16 avril 2004
Peut-on défendre une bonne idée avec de mauvais arguments? C'est la pensée profonde qui m'habite à la lecture de la tribune de François Colcombet et Miguel Castaño (représentants éminents de la phalange montebourgeoise citée dans le post précédent) dans Le Monde d'aujourd'hui.
Leur constat (valide) est que la "dyarchie" au sommet des institutions françaises est soit ridicule (quand le chef du gouvernement avale les couleuvres d'un président qui détermine souverainement la politique de la nation), soit conflictuelle (quand président et premier ministre de la même couleur politique se disputent la barre du navire). Et que seule la cohabitation révèle la vraie nature du régime politique issu de la Constitution de la Ve république, dont le texte confère explicitement l'essentiel des pouvoirs politiques et administratifs ordinaires au chef du gouvernement et non au chef de l'Etat. Leur solution (défendable) est d'instaurer un véritable régime parlementaire, sur le modèle britannique.
On peut estimer que les deux réformes proposées (suppression du droit de dissolution et nomination du premier ministre par l'Assemblée nationale) sont insuffisantes pour régler les maux de la démocratie française. On doit aussi noter que ce n'est pas demain la veille qu'un président acceptera d'initier une réforme dont l'objet est de le priver de l'essentiel de ses pouvoirs constitutionnels (voir aussi Sénat : réforme du). Mais ces deux réserves n'invalident pas une thèse qui est forcément spéculative et limitée dans son objet.
Beaucoup plus dérangeante est l'utilisation d'arguments péremptoires pour la défendre.

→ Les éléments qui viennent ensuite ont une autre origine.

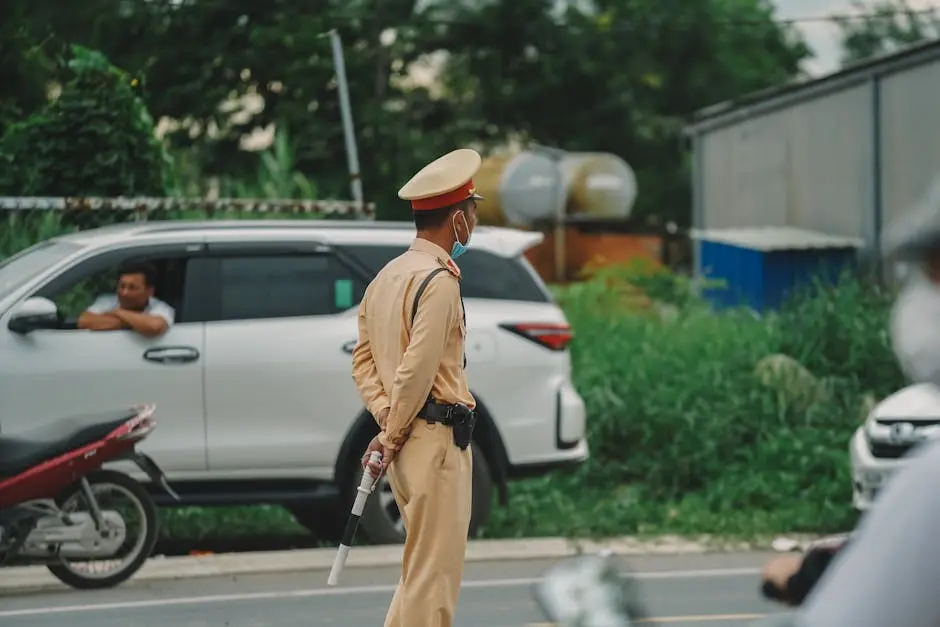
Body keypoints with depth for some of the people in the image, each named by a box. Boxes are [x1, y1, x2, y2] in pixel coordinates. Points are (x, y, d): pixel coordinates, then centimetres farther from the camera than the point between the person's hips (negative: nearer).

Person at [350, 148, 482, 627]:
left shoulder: (385, 277, 14)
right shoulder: (439, 279, -14)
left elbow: (364, 358, 13)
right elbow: (418, 368, -19)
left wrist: (386, 419, 3)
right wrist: (393, 437, -10)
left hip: (405, 442, 9)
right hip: (436, 439, -9)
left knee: (422, 566, 18)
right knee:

Déjà, l'idée selon laquelle l'originalité de nos institutions serait la preuve de leur déficience est singulière venant de hérauts d'un courant de pensée qui défend bec et ongles l'exception française en matière de culture, de services publics ou de protection sociale. Surtout, les auteurs disqualifient une évolution vers un régime présidentiel de type américain en recourant à une logique dont la pertinence m'échappe, à moins de considérer que l'antiaméricanisme subliminal constitute à lui seul un argument :
Comment sortir du cercle vicieux ? Comment supprimer la dyarchie à la française ? Certainement pas en passant au régime présidentiel de pouvoirs séparés, source permanente de blocages. Imaginons une seconde un gouvernement de droite et une Assemblée de gauche, ou vice-versa !A quoi on ne peut que répliquer : et alors?
On peut penser tout le mal que l'on veut des Etats-Unis, il reste que leurs institutions politiques, créées par et pour une société de colons britanniques, ont fait la preuve, depuis plus de deux siècles, de leur solidité et de leur plasticité. Et cette solidité doit beaucoup aux contre-pouvoirs (les fameux "checks and balances") intégrés dans le système politique. Quoi qu'en pensent les auteurs, les "blocages" obligent les pouvoirs en place à rechercher un minimum de consensus et contribuent à réduire l'influence des idéologues. Ce n'est pas un hasard si la désastreuse gestion économique et fiscale de l'administration Bush s'inscrit dans le contexte d'une mainmise républicaine sur la Maison Blanche et les deux chambres du Congrès. Ou si les réussites économiques de l'administration précédente sont intervenus alors que Clinton devait composer avec un Congrès à majorité républicaine.
Le régime présidentiel n'est certes pas exempt de défauts. Mais le fait d'être pratiqué aux Etats-Unis n'en est assurément pas un.